(Beginning of Extracted text)

Seven Pillars of Wisdom

Strategy and tactics of guerrilla warfare tend to focus around the use of a small, mobile force competing against a large, unwieldy one. The guerrilla focuses on organising in small units, dependent on the support of the local population. Tactically, the guerrilla army attacks its enemy in small, repetitive attacks from the opponent’s center of gravity with a view to reducing casualties and becoming an intensive, repetitive strain on the enemy’s resources, forcing an over-eager response which will both anger their own supporters and increase support for the guerrilla, thus forcing the enemy to withdraw.

Fourteenth Edition of the Encyclopedia Britannica (1929)

(End of Extracted text)
(Beginning of Given material)

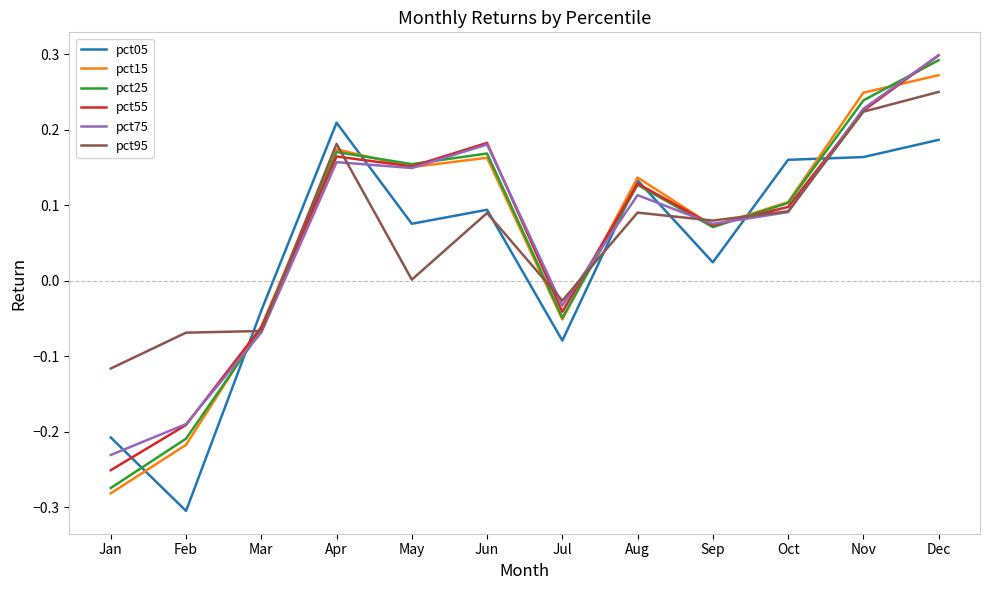

Which category has the highest value in the pct95 series?

Dec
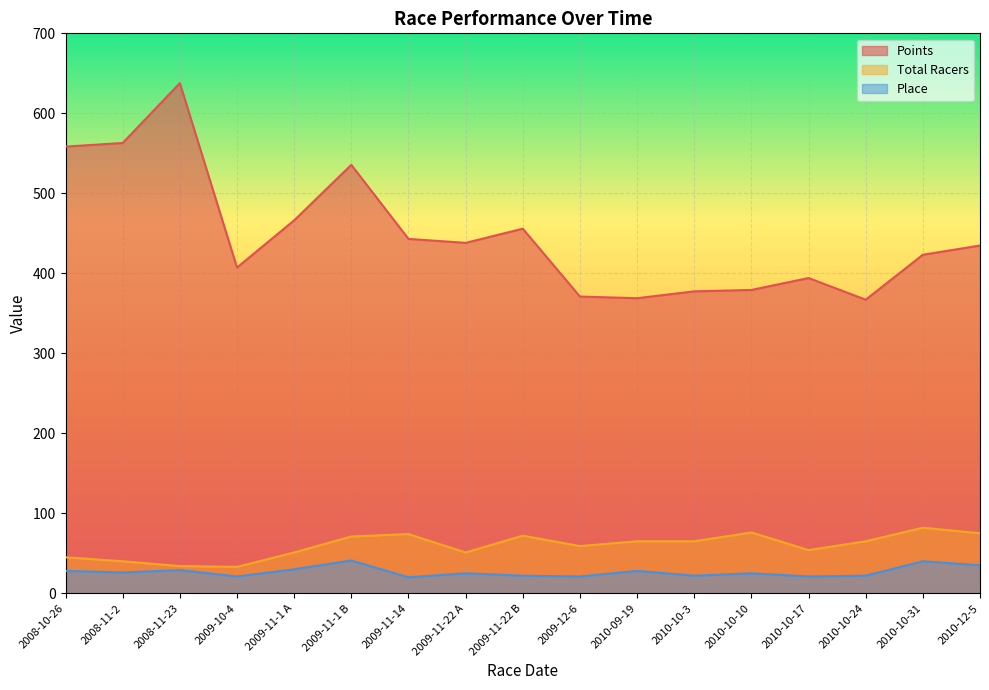

What is the average value of the Points series?

448.3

(End of Given material)

→ **The problem**:
Write out the part of the guerrilla warfare passage above that begins with the words "Strategy and tactics" and ends with "Encyclopedia Britannica (1929)".

→ **Response area**:
Strategy and tactics of guerrilla warfare tend to focus around the use of a small, mobile force competing against a large, unwieldy one. The guerrilla focuses on organising in small units, dependent on the support of the local population. Tactically, the guerrilla army attacks its enemy in small, repetitive attacks from the opponent’s center of gravity with a view to reducing casualties and becoming an intensive, repetitive strain on the enemy’s resources, forcing an over-eager response which will both anger their own supporters and increase support for the guerrilla, thus forcing the enemy to withdraw.

Fourteenth Edition of the Encyclopedia Britannica (1929)